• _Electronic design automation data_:
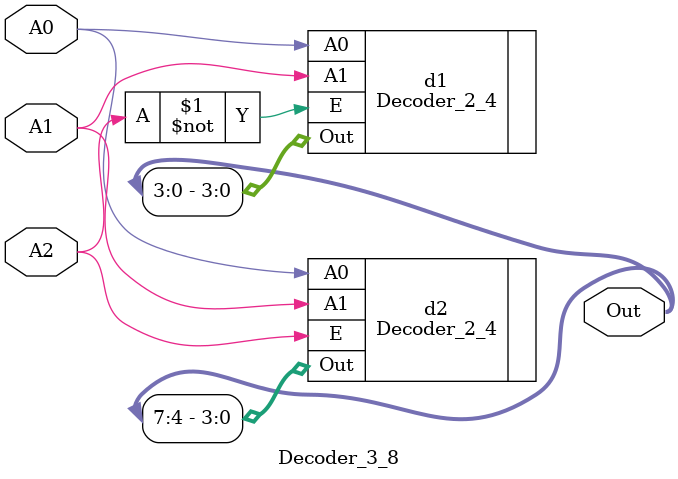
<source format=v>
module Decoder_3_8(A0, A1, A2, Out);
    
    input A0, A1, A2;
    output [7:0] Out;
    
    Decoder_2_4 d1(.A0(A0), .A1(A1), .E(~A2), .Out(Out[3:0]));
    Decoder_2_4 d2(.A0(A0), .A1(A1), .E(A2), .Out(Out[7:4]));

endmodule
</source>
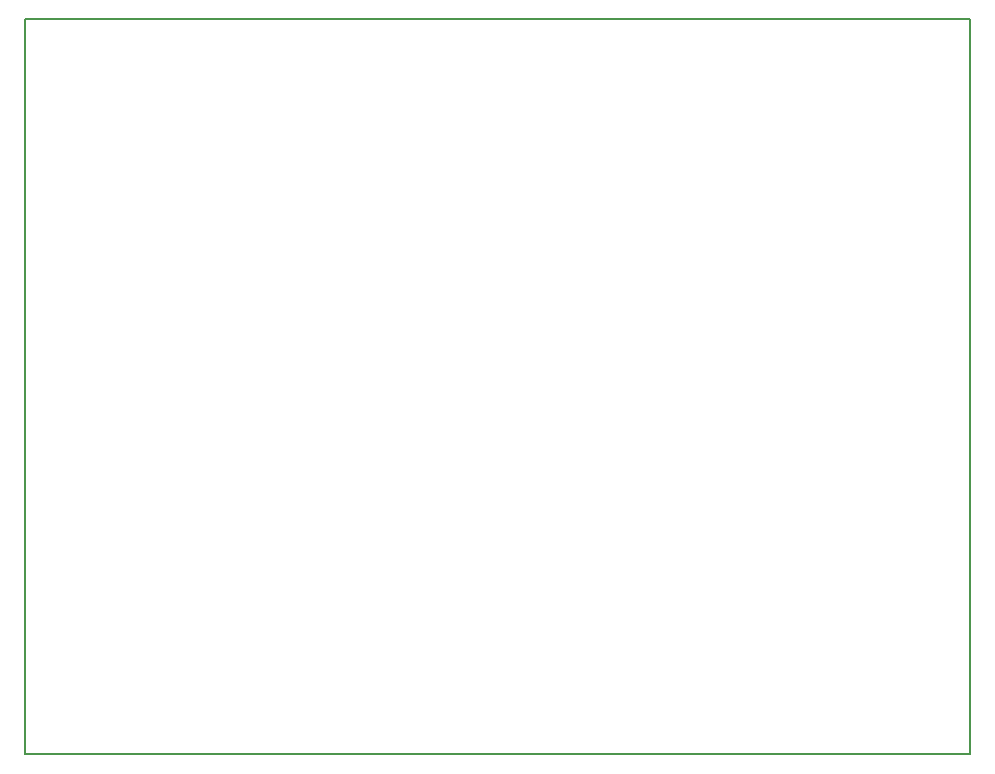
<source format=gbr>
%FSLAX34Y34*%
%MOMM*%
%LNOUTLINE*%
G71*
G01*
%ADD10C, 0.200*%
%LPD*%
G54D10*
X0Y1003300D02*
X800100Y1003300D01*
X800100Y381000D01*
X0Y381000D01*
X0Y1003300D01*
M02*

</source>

==

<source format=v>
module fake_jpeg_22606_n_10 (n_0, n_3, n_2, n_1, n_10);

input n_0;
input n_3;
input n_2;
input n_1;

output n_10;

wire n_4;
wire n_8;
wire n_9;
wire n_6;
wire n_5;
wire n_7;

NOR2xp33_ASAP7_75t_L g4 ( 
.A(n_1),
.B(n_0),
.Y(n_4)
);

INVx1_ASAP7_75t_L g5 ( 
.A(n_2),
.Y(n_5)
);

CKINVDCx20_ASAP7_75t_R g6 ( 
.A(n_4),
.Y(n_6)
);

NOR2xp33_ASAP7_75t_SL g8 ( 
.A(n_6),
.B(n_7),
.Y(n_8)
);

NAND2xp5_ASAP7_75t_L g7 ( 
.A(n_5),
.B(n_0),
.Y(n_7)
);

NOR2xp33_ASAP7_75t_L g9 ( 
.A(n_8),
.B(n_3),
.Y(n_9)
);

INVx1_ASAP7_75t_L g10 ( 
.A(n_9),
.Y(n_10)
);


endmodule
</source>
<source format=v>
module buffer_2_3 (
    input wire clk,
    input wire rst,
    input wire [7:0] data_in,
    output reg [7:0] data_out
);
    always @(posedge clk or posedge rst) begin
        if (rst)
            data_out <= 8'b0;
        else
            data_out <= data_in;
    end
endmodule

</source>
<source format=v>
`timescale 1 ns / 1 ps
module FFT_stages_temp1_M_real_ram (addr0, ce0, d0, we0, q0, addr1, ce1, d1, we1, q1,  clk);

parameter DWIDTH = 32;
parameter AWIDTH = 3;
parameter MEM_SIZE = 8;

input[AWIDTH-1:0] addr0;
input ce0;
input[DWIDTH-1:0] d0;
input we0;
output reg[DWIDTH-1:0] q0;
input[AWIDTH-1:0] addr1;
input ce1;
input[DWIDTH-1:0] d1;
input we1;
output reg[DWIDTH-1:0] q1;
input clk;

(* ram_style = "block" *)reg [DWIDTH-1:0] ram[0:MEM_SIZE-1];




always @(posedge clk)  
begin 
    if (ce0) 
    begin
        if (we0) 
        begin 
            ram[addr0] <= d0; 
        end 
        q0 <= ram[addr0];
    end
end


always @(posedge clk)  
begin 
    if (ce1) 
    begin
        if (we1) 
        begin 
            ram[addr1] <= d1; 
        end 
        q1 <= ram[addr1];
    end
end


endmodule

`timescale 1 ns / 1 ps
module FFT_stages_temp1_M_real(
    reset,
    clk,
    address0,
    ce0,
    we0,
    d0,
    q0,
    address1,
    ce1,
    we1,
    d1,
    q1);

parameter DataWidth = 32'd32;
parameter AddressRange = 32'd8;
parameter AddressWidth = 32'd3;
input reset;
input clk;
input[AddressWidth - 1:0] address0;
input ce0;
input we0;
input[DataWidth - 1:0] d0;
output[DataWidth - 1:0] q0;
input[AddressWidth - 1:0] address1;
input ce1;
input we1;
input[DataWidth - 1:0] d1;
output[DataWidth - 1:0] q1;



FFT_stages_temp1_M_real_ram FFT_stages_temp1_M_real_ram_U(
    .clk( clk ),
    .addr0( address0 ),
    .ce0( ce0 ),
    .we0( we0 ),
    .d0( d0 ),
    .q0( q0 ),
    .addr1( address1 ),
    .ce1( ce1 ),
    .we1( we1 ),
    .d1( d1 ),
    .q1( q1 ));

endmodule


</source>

• _Task instructions_: Copy each line of the records above that carries the word "wire".

• _Result below_:
wire n_4;
wire n_8;
wire n_9;
wire n_6;
wire n_5;
wire n_7;
    input wire clk,
    input wire rst,
    input wire [7:0] data_in,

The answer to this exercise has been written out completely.